WHAT THE TASK REQUIRES: Only the text belongs in the copy. Transcribe the data exactly and drop any pictures.

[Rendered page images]

»»

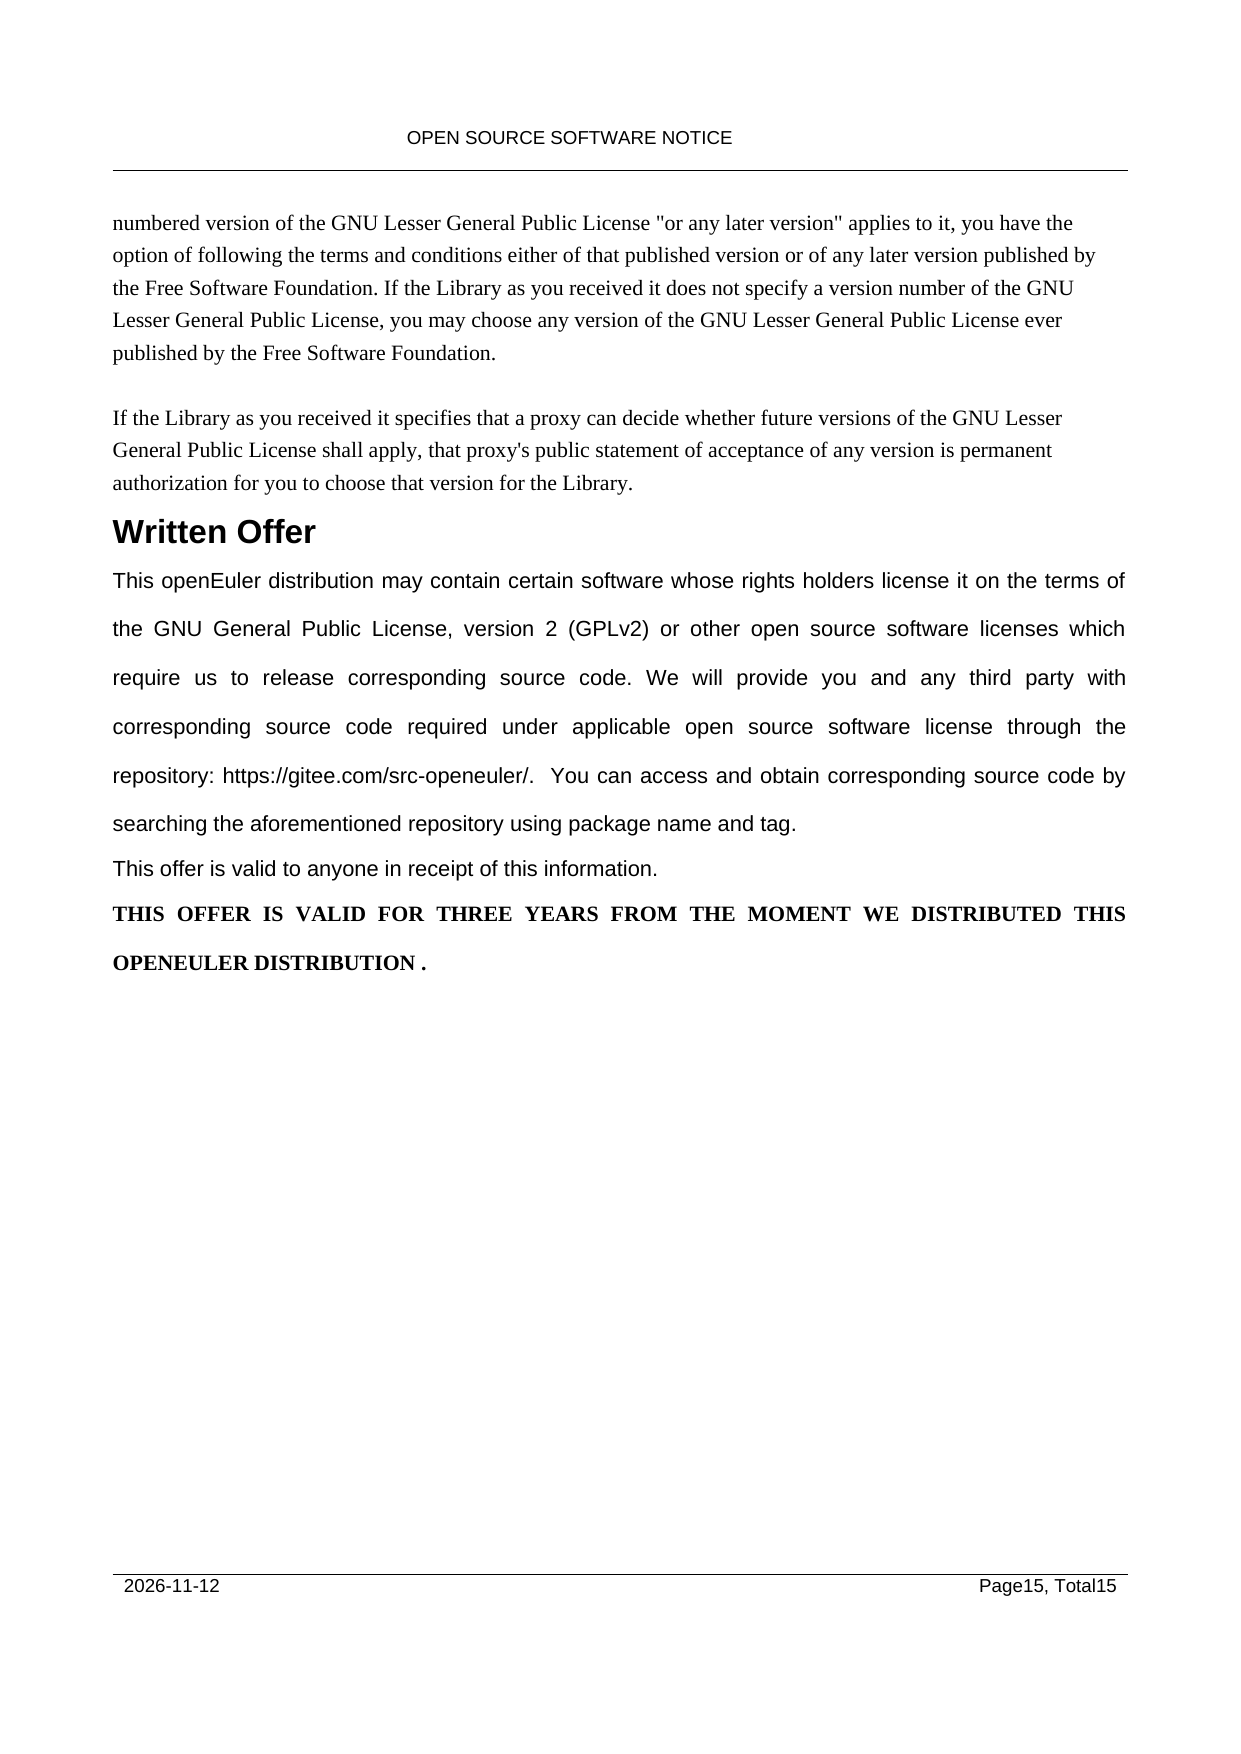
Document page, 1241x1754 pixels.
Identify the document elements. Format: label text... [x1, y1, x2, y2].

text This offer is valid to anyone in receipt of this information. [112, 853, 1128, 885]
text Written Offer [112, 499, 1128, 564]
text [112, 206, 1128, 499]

««

SOLUTION:
Document page, 1241x1754 pixels.
Identify the document elements. Format: label text... [x1, y1, x2, y2].

text This offer is valid to anyone in receipt of this information. [112, 853, 1128, 885]
text Written Offer [112, 499, 1128, 564]
text [112, 206, 1128, 499]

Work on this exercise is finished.